Drawing a sample that changes the shape of the mother sample - r

Background:
I'm trying to modify the shape of a histogram resulted from an "Initial" large sample obtained using Initial = rbeta(1e5, 2, 3). Specifically, I want the modified version of the Initial large sample to have 2 additional smaller (in height) "humps" (i.e., another 2 smaller-height peaks in addition to the one that existed in the Initial large sample).
Coding Question:
I'm wondering how to manipulate sample() (maybe using its prob argument) in R base so that this command samples in a manner that the two additional humps be around ".5" and ".6" on the X-Axis?
Here is my current R code:
Initial = rbeta(1e5, 2, 3) ## My initial Large Sample
hist (Initial) ## As seen, here there is only one "hump" say near
# less than ".4" on the X-Axis
Modified.Initial = sample(Initial, 1e4 ) ## This is meant to be the modified version of the
# the Initial with two additional "humps"
hist(Modified.Initial) ## Here, I need to see two additional "humps" near
# ".5" and ".6" on the X-Axis

You can adjust the density distribution by combining it with beta distributions with the desired modes for a smoothed adjustment.
set.seed(47)

▶ [DATA SUPPLIED]

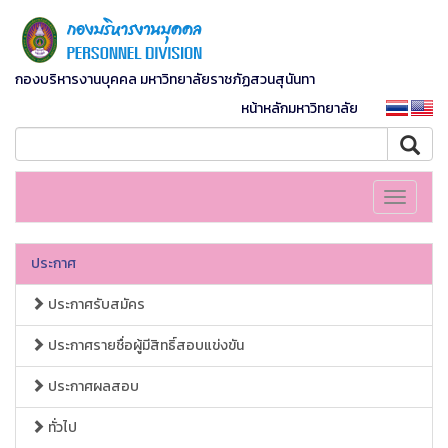
กองบริหารงานบุคคล มหาวิทยาลัยราชภัฏสวนสุนันทา
หน้าหลักมหาวิทยาลัย
Toggle
navigati
ประกาศ
ประกาศรับสมัคร
ประกาศรายชื่อผู้มีสิทธิ์สอบแข่งขัน
ประกาศผลสอบ
ทั่วไป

▶ [WHAT IS NEEDED]
Can you reproduce the R sampling thread word for word, between "Drawing a sample" and "on the X-Axis?", inclusive? The data are not used here.

▶ [SOLUTION TO THIS EXERCISE]
Drawing a sample that changes the shape of the mother sample - r

Background:
I'm trying to modify the shape of a histogram resulted from an "Initial" large sample obtained using Initial = rbeta(1e5, 2, 3). Specifically, I want the modified version of the Initial large sample to have 2 additional smaller (in height) "humps" (i.e., another 2 smaller-height peaks in addition to the one that existed in the Initial large sample).
Coding Question:
I'm wondering how to manipulate sample() (maybe using its prob argument) in R base so that this command samples in a manner that the two additional humps be around ".5" and ".6" on the X-Axis?